Indeks Harga Saham Gabungan (IHSG) mengalami penurunan signifikan menjelang perayaan Lebaran, dengan volatilitas yang cukup tinggi di pasar modal Indonesia. Dalam beberapa jam pertama perdagangan, IHSG tercatat anjlok hingga 3,56% dan sempat menyentuh level terendah di bawah 5.900. Kondisi ini dipengaruhi oleh sentimen negatif baik dari faktor global maupun domestik, termasuk ketegangan perdagangan antara Amerika Serikat dan mitra dagangnya serta dinamika politik dalam negeri.
Pada pagi hari di Jakarta, IHSG dibuka dengan pelemahan sebesar 0,43%, namun tekanan jual meningkat satu jam setelah pembukaan. Pada pukul 10:16 WIB, IHSG melorot hingga 3,56% ke level 6.036, sebelum mulai pulih pada pukul 10:32 WIB menjadi 6.102,18, meskipun tetap melemah sebesar 2,46%. Nafan Aji Gusta dari Mirae Asset Sekuritas Indonesia menjelaskan bahwa pelemahan IHSG disebabkan oleh revisi proyeksi pertumbuhan ekonomi negara-negara G20 yang menurun akibat kebijakan proteksionis Presiden Amerika Serikat, Donald Trump, yang memicu kembali perang dagang global.
Di sisi domestik, dinamika politik dan keamanan yang kompleks juga berkontribusi terhadap ketidakpastian pasar. Investor saat ini menantikan langkah-langkah konkret dari pemerintah untuk mendorong kebijakan pasar yang lebih progresif. Maximilianus Nicodemus dari Pilarmas Investindo Sekuritas menambahkan bahwa investor cenderung pesimis selama evaluasi kebijakan masih berlangsung, terutama jika IHSG turun di bawah level psikologis 6.000, yang dapat memicu panic selling.

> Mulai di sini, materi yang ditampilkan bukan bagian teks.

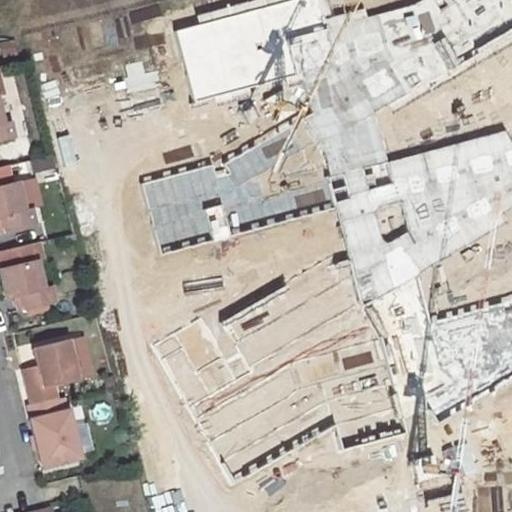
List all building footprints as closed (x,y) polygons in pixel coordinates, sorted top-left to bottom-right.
[(0,142),(12,140),(8,124),(1,126),(0,120),(0,96),(1,96),(0,90),(0,142)] [(0,168),(0,230),(1,233),(32,226),(28,211),(22,212),(15,185),(22,183),(17,165),(0,168)] [(34,261),(0,268),(0,289),(2,299),(12,297),(17,296),(20,310),(51,303),(47,287),(41,288),(34,261)] [(12,297),(15,311),(20,310),(17,296),(12,297)] [(65,338),(30,347),(34,365),(35,371),(21,375),(25,389),(51,383),(74,377),(65,338)] [(34,365),(19,369),(21,375),(35,371),(34,365)] [(51,383),(25,389),(28,403),(52,397),(52,398),(55,398),(51,383)] [(63,408),(60,396),(55,398),(52,398),(52,397),(28,403),(25,403),(29,417),(26,417),(38,466),(78,457),(66,407),(63,408)]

Dari sudut pandang arus modal, para pelaku pasar mengamati kelanjutan aliran dana keluar dari pasar emerging markets menuju negara maju sebagai respons terhadap kebijakan ekonomi baru AS.

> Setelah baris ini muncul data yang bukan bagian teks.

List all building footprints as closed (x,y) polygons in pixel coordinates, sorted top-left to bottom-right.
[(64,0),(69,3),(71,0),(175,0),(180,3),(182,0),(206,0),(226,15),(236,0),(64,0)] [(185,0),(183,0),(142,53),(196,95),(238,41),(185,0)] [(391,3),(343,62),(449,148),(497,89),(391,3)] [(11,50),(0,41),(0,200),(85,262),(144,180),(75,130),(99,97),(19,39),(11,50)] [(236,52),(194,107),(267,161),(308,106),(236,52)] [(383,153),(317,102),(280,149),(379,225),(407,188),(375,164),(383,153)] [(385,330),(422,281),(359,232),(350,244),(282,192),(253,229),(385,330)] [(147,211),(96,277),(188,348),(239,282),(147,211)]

Berita ini memberikan gambaran tentang situasi pasar modal Indonesia yang sedang menghadapi tantangan besar dari faktor-faktor luar dan dalam negeri.
Sebagai pembaca atau pelaku pasar, kita bisa belajar pentingnya stabilitas ekonomi global dan nasional dalam mendukung optimisme investor. Kebijakan yang transparan dan inklusif sangat dibutuhkan agar pasar tidak hanya bergantung pada sentimen negatif, tetapi juga dapat merespons positif langkah-langkah strategis dari pemerintah. Selain itu, perlunya pengawasan ketat atas kondisi pasar untuk mencegah dampak negatif yang lebih luas bagi perekonomian Indonesia.